Nous sommes en accord total avec les autorités des pays émetteurs de touristes qui demandent une transparence totale. La mise en place d’un système de sécurité avec plus de 1000 personnes est de nature à rassurer les touristes et à les faire revenir en Tunisie.

Quel est votre plan d’action dans l’immédiat ?
Nous devons changer notre stratégie de communication pour l’adapter aux circonstances et aux spécificités de chaque marché émetteur. Nous avons tenu à effectuer des révisions dans ce sens avec la société en charge de la communication. Nous sommes en contact permanent avec les tour-operators pour les rassurer et avons décidé de poursuivre jusqu’à la fin de l’année notre soutien financier pour le transport aérien afin de maintenir les flux touristiques vers la Tunisie.
Pour le marché russe qui est prometteur, le directeur général de l’ONTT s’est rendu sur place avec un directeur de la BCT pour étudier les possibilités de développement en trouvant une solution pour l’utilisation du rouble.
Nous comptons beaucoup sur le marché algérien et le marché intérieur pour atténuer la défection des marchés européens traditionnels.
Pour le marché algérien, nous avons engagé une campagne de communication et avons demandé aux autorités en charge du transport aérien d’intensifier les vols entre les deux pays.
En attendant, des constructions en dur aux passages frontaliers, des aires de repos provisoires seront aménagées pour améliorer l’accueil.
La FTH est en train d’étudier la mise en place de tarifs bonifiés pour les séjours dans les hôtels aux Algériens, car jusqu’ici 20% seulement fréquentaient les hôtels mais aussi pour les citoyens tunisiens et les TRE.
Des contacts ont été pris avec des chefs de grandes entreprises pour examiner la possibilité d’octroyer des facilités au personnel pour séjourner dans les hôtels.

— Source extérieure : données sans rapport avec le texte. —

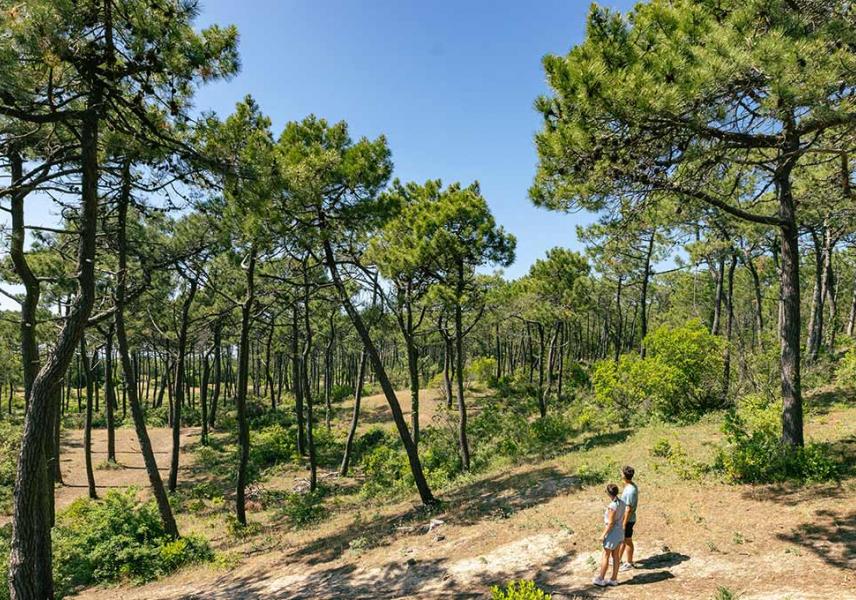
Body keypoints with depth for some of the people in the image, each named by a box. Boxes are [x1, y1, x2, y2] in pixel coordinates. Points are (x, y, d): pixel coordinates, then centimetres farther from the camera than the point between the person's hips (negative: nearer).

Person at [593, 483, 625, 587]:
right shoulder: (621, 502, -3)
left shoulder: (612, 506, -30)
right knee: (615, 555, 18)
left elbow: (610, 523, -25)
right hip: (620, 531, 8)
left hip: (612, 533, -8)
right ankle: (614, 579, 27)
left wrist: (603, 535, -15)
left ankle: (601, 579, 19)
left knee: (605, 556, 7)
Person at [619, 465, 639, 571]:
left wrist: (624, 524, -18)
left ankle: (629, 563, 22)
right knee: (622, 540, 18)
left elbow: (629, 509, -24)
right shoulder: (630, 486, 2)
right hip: (625, 518, 9)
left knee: (627, 541, 7)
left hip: (628, 520, -9)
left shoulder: (630, 490, -28)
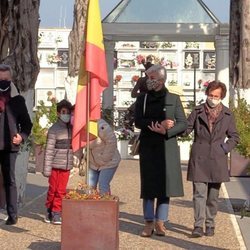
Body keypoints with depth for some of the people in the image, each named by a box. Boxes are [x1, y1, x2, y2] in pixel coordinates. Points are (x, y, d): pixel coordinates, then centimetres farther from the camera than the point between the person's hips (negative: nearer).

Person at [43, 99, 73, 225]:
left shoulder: (71, 128, 7)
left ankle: (56, 213, 12)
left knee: (61, 191, 4)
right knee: (52, 190, 4)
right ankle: (49, 211, 21)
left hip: (66, 165, 4)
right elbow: (49, 150, -10)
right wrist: (47, 168, -13)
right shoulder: (54, 129, -8)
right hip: (55, 165, -4)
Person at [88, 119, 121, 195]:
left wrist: (104, 159, -14)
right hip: (93, 163, 6)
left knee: (103, 186, -12)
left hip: (108, 162, -6)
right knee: (90, 186, 1)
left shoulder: (101, 127, -28)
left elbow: (112, 141, -21)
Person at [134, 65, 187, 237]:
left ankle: (160, 222, 6)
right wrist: (159, 123, -16)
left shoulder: (173, 99, 5)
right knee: (148, 184, -1)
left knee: (166, 183, -1)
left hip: (168, 146, -1)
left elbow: (183, 124, 1)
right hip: (148, 146, 1)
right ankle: (149, 223, 3)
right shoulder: (142, 99, 10)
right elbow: (138, 122, -3)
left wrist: (166, 131, -15)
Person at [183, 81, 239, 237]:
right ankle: (198, 226, -10)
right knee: (199, 193, -8)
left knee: (213, 195, 8)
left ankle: (210, 225, 18)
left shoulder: (227, 115, 7)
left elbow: (234, 137, 13)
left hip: (217, 160, 1)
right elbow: (186, 129, 5)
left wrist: (225, 148, -2)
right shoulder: (198, 111, 5)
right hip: (199, 159, -1)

Les mesures prises par le Gouvernement sont-elles nécessaires et suffisantes pour redresser la situation ?
Il s’agit de mesures exceptionnelles destinées au sauvetage du secteur afin de se préparer pour la prochaine saison. Nous devons éviter une catastrophe économique globale, car des hôtels qui n’ont pas de clients risquent de fermer et de licencier le personnel. Ils ne pourront ni payer le fisc ni la CNSS ni rembourser les banques.
Il faut absolument éviter la possibilité d’un cycle infernal d’effondrement du tourisme, en reportant les dettes bancaires et fiscales. C’est une bouffée d’oxygène pour toute l’économie du pays. Il y a également des mesures d’ordre social pour ne pas laisser en détresse le personnel qui risque d’être licencié. N’oublions pas que l’emploi direct et indirect portent sur 400.000 salariés.

Les mesures que vous avez annoncées manquent parfois de précision ?
Chaque ministère va arrêter de son côté les modalités d’application des mesures prises par le gouvernement.
Pour les crédits bancaires, il y aura une circulaire de la BCT dans ce sens. Pour la fiscalité, ce sera le ministère des Finances et pour la CNSS ce sera le ministère des Affaires sociales qui préciseront les détails.
Pour faire face aux problèmes structurels du tourisme, quelle est votre stratégie à long terme ?
Tout le secteur touristique a besoin d’être restructuré, car il ne répond plus aux impératifs de l’heure.
La restructuration doit toucher aussi bien les institutions étatiques que la profession. La réorganisation des structures étatiques doit se faire en fonction des objectifs : incitations aux investissements, développement de la formation professionnelle, révision de la classification des hôtels, introduction des normes de sécurité…
L’hôtellerie tunisienne a beaucoup souffert depuis plusieurs années et des solutions courageuses s’imposent pour redresser la situation.
Un tiers des hôtels sont en difficulté depuis plus de dix ans.
Le deuxième tiers souffre depuis 2011 et le troisième tiers risque de s’écouler s’il n’y a pas de mesures de sauvetage immédiates.